■ EXERCISE REQUIREMENTS
Set down all of the records exactly.

■ DATA SHOWN

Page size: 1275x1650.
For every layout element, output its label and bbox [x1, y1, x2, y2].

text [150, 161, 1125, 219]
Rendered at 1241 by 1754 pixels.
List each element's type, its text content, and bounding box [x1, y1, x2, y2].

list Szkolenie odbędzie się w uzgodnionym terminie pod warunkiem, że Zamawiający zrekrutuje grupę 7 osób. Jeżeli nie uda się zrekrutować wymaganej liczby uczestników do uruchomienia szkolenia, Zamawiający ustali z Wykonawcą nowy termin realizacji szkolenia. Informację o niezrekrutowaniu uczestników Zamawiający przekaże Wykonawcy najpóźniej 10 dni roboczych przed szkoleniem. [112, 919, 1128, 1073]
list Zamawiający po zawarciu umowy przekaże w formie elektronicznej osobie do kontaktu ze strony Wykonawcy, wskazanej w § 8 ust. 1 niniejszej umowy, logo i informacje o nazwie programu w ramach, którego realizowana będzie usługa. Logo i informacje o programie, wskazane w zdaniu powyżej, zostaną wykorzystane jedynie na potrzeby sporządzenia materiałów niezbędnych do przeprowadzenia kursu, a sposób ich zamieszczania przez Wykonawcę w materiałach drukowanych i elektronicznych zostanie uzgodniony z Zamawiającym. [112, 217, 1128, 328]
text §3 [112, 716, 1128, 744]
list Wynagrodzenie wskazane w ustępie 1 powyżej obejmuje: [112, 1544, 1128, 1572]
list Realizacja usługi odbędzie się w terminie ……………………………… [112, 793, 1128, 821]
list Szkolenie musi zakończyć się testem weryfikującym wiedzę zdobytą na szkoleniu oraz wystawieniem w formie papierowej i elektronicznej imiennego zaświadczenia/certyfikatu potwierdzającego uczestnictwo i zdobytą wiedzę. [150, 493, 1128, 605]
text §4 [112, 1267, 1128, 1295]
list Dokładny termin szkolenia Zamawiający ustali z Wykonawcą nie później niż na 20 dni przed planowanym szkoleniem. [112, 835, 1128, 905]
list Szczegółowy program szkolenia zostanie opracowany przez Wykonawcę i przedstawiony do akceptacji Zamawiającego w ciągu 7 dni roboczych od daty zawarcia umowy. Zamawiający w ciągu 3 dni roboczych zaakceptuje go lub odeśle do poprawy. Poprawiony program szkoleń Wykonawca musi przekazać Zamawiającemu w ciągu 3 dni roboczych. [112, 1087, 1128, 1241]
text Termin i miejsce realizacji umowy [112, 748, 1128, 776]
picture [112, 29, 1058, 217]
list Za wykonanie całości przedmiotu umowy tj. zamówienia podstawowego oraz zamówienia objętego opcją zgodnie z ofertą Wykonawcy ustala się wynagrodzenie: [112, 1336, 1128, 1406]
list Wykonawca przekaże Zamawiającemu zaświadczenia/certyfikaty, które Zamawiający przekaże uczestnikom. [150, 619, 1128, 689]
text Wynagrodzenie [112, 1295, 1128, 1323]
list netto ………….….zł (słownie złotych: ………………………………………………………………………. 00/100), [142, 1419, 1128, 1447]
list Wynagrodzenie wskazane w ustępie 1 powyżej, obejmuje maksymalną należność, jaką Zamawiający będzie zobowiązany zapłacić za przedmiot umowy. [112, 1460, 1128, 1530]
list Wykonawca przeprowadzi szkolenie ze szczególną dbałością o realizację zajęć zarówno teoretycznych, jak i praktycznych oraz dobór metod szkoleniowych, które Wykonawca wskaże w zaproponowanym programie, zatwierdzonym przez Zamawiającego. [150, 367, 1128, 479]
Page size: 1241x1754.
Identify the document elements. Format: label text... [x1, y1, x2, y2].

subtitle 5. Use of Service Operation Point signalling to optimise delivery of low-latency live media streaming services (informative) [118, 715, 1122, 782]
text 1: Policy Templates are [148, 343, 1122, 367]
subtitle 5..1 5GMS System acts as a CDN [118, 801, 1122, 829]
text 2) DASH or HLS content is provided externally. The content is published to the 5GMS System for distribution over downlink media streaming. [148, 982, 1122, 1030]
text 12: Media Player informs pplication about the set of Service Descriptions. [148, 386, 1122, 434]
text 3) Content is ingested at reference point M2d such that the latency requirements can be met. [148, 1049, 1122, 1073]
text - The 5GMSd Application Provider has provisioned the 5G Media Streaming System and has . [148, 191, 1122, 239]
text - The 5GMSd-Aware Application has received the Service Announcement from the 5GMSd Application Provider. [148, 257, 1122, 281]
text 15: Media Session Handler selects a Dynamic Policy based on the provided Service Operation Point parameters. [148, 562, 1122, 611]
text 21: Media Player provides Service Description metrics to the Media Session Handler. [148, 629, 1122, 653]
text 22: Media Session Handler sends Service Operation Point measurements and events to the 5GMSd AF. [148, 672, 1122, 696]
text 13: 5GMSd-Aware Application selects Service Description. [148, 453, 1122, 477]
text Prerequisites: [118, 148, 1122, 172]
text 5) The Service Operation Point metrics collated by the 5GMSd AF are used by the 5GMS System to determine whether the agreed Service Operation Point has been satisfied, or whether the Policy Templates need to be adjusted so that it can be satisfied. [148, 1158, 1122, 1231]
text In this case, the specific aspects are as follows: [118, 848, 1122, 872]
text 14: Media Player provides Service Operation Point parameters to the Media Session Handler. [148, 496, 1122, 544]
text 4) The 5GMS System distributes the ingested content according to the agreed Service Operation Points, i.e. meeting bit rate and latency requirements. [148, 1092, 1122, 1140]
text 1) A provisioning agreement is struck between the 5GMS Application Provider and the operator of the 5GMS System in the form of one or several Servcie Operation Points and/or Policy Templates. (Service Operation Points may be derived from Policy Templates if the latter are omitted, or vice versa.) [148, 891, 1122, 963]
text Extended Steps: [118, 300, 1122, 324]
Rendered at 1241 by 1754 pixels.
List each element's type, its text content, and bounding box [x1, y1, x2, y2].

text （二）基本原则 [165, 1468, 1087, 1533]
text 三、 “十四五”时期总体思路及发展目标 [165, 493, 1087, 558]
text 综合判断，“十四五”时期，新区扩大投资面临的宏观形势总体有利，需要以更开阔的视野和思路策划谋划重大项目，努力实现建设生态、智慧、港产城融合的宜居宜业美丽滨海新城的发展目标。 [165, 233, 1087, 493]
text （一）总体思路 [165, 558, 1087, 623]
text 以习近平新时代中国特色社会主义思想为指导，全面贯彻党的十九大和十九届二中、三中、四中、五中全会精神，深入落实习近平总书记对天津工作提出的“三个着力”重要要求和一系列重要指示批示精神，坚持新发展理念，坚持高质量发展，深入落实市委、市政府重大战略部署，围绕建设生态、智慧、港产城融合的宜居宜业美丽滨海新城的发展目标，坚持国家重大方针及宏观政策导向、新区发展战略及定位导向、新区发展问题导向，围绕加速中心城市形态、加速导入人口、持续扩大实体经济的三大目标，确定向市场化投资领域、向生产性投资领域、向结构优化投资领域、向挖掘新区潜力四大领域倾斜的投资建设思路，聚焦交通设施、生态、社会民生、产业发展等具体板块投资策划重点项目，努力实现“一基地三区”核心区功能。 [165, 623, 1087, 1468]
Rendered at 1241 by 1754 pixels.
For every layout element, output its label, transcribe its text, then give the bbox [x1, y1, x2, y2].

■ ANSWER SECTION
Page size: 1275x1650.
For every layout element, output its label and bbox [x1, y1, x2, y2].

text [150, 161, 1125, 219]
Rendered at 1241 by 1754 pixels.
List each element's type, its text content, and bounding box [x1, y1, x2, y2].

list Szkolenie odbędzie się w uzgodnionym terminie pod warunkiem, że Zamawiający zrekrutuje grupę 7 osób. Jeżeli nie uda się zrekrutować wymaganej liczby uczestników do uruchomienia szkolenia, Zamawiający ustali z Wykonawcą nowy termin realizacji szkolenia. Informację o niezrekrutowaniu uczestników Zamawiający przekaże Wykonawcy najpóźniej 10 dni roboczych przed szkoleniem. [112, 919, 1128, 1073]
list Zamawiający po zawarciu umowy przekaże w formie elektronicznej osobie do kontaktu ze strony Wykonawcy, wskazanej w § 8 ust. 1 niniejszej umowy, logo i informacje o nazwie programu w ramach, którego realizowana będzie usługa. Logo i informacje o programie, wskazane w zdaniu powyżej, zostaną wykorzystane jedynie na potrzeby sporządzenia materiałów niezbędnych do przeprowadzenia kursu, a sposób ich zamieszczania przez Wykonawcę w materiałach drukowanych i elektronicznych zostanie uzgodniony z Zamawiającym. [112, 217, 1128, 328]
text §3 [112, 716, 1128, 744]
list Wynagrodzenie wskazane w ustępie 1 powyżej obejmuje: [112, 1544, 1128, 1572]
list Realizacja usługi odbędzie się w terminie ……………………………… [112, 793, 1128, 821]
list Szkolenie musi zakończyć się testem weryfikującym wiedzę zdobytą na szkoleniu oraz wystawieniem w formie papierowej i elektronicznej imiennego zaświadczenia/certyfikatu potwierdzającego uczestnictwo i zdobytą wiedzę. [150, 493, 1128, 605]
text §4 [112, 1267, 1128, 1295]
list Dokładny termin szkolenia Zamawiający ustali z Wykonawcą nie później niż na 20 dni przed planowanym szkoleniem. [112, 835, 1128, 905]
list Szczegółowy program szkolenia zostanie opracowany przez Wykonawcę i przedstawiony do akceptacji Zamawiającego w ciągu 7 dni roboczych od daty zawarcia umowy. Zamawiający w ciągu 3 dni roboczych zaakceptuje go lub odeśle do poprawy. Poprawiony program szkoleń Wykonawca musi przekazać Zamawiającemu w ciągu 3 dni roboczych. [112, 1087, 1128, 1241]
text Termin i miejsce realizacji umowy [112, 748, 1128, 776]
picture [112, 29, 1058, 217]
list Za wykonanie całości przedmiotu umowy tj. zamówienia podstawowego oraz zamówienia objętego opcją zgodnie z ofertą Wykonawcy ustala się wynagrodzenie: [112, 1336, 1128, 1406]
list Wykonawca przekaże Zamawiającemu zaświadczenia/certyfikaty, które Zamawiający przekaże uczestnikom. [150, 619, 1128, 689]
text Wynagrodzenie [112, 1295, 1128, 1323]
list netto ………….….zł (słownie złotych: ………………………………………………………………………. 00/100), [142, 1419, 1128, 1447]
list Wynagrodzenie wskazane w ustępie 1 powyżej, obejmuje maksymalną należność, jaką Zamawiający będzie zobowiązany zapłacić za przedmiot umowy. [112, 1460, 1128, 1530]
list Wykonawca przeprowadzi szkolenie ze szczególną dbałością o realizację zajęć zarówno teoretycznych, jak i praktycznych oraz dobór metod szkoleniowych, które Wykonawca wskaże w zaproponowanym programie, zatwierdzonym przez Zamawiającego. [150, 367, 1128, 479]
Page size: 1241x1754.
Identify the document elements. Format: label text... [x1, y1, x2, y2].

subtitle 5. Use of Service Operation Point signalling to optimise delivery of low-latency live media streaming services (informative) [118, 715, 1122, 782]
text 1: Policy Templates are [148, 343, 1122, 367]
subtitle 5..1 5GMS System acts as a CDN [118, 801, 1122, 829]
text 2) DASH or HLS content is provided externally. The content is published to the 5GMS System for distribution over downlink media streaming. [148, 982, 1122, 1030]
text 12: Media Player informs pplication about the set of Service Descriptions. [148, 386, 1122, 434]
text 3) Content is ingested at reference point M2d such that the latency requirements can be met. [148, 1049, 1122, 1073]
text - The 5GMSd Application Provider has provisioned the 5G Media Streaming System and has . [148, 191, 1122, 239]
text - The 5GMSd-Aware Application has received the Service Announcement from the 5GMSd Application Provider. [148, 257, 1122, 281]
text 15: Media Session Handler selects a Dynamic Policy based on the provided Service Operation Point parameters. [148, 562, 1122, 611]
text 21: Media Player provides Service Description metrics to the Media Session Handler. [148, 629, 1122, 653]
text 22: Media Session Handler sends Service Operation Point measurements and events to the 5GMSd AF. [148, 672, 1122, 696]
text 13: 5GMSd-Aware Application selects Service Description. [148, 453, 1122, 477]
text Prerequisites: [118, 148, 1122, 172]
text 5) The Service Operation Point metrics collated by the 5GMSd AF are used by the 5GMS System to determine whether the agreed Service Operation Point has been satisfied, or whether the Policy Templates need to be adjusted so that it can be satisfied. [148, 1158, 1122, 1231]
text In this case, the specific aspects are as follows: [118, 848, 1122, 872]
text 14: Media Player provides Service Operation Point parameters to the Media Session Handler. [148, 496, 1122, 544]
text 4) The 5GMS System distributes the ingested content according to the agreed Service Operation Points, i.e. meeting bit rate and latency requirements. [148, 1092, 1122, 1140]
text 1) A provisioning agreement is struck between the 5GMS Application Provider and the operator of the 5GMS System in the form of one or several Servcie Operation Points and/or Policy Templates. (Service Operation Points may be derived from Policy Templates if the latter are omitted, or vice versa.) [148, 891, 1122, 963]
text Extended Steps: [118, 300, 1122, 324]
Rendered at 1241 by 1754 pixels.
List each element's type, its text content, and bounding box [x1, y1, x2, y2].

text （二）基本原则 [165, 1468, 1087, 1533]
text 三、 “十四五”时期总体思路及发展目标 [165, 493, 1087, 558]
text 综合判断，“十四五”时期，新区扩大投资面临的宏观形势总体有利，需要以更开阔的视野和思路策划谋划重大项目，努力实现建设生态、智慧、港产城融合的宜居宜业美丽滨海新城的发展目标。 [165, 233, 1087, 493]
text （一）总体思路 [165, 558, 1087, 623]
text 以习近平新时代中国特色社会主义思想为指导，全面贯彻党的十九大和十九届二中、三中、四中、五中全会精神，深入落实习近平总书记对天津工作提出的“三个着力”重要要求和一系列重要指示批示精神，坚持新发展理念，坚持高质量发展，深入落实市委、市政府重大战略部署，围绕建设生态、智慧、港产城融合的宜居宜业美丽滨海新城的发展目标，坚持国家重大方针及宏观政策导向、新区发展战略及定位导向、新区发展问题导向，围绕加速中心城市形态、加速导入人口、持续扩大实体经济的三大目标，确定向市场化投资领域、向生产性投资领域、向结构优化投资领域、向挖掘新区潜力四大领域倾斜的投资建设思路，聚焦交通设施、生态、社会民生、产业发展等具体板块投资策划重点项目，努力实现“一基地三区”核心区功能。 [165, 623, 1087, 1468]
Rendered at 1241 by 1754 pixels.
For every layout element, output its label, transcribe its text, then give the bbox [x1, y1, x2, y2].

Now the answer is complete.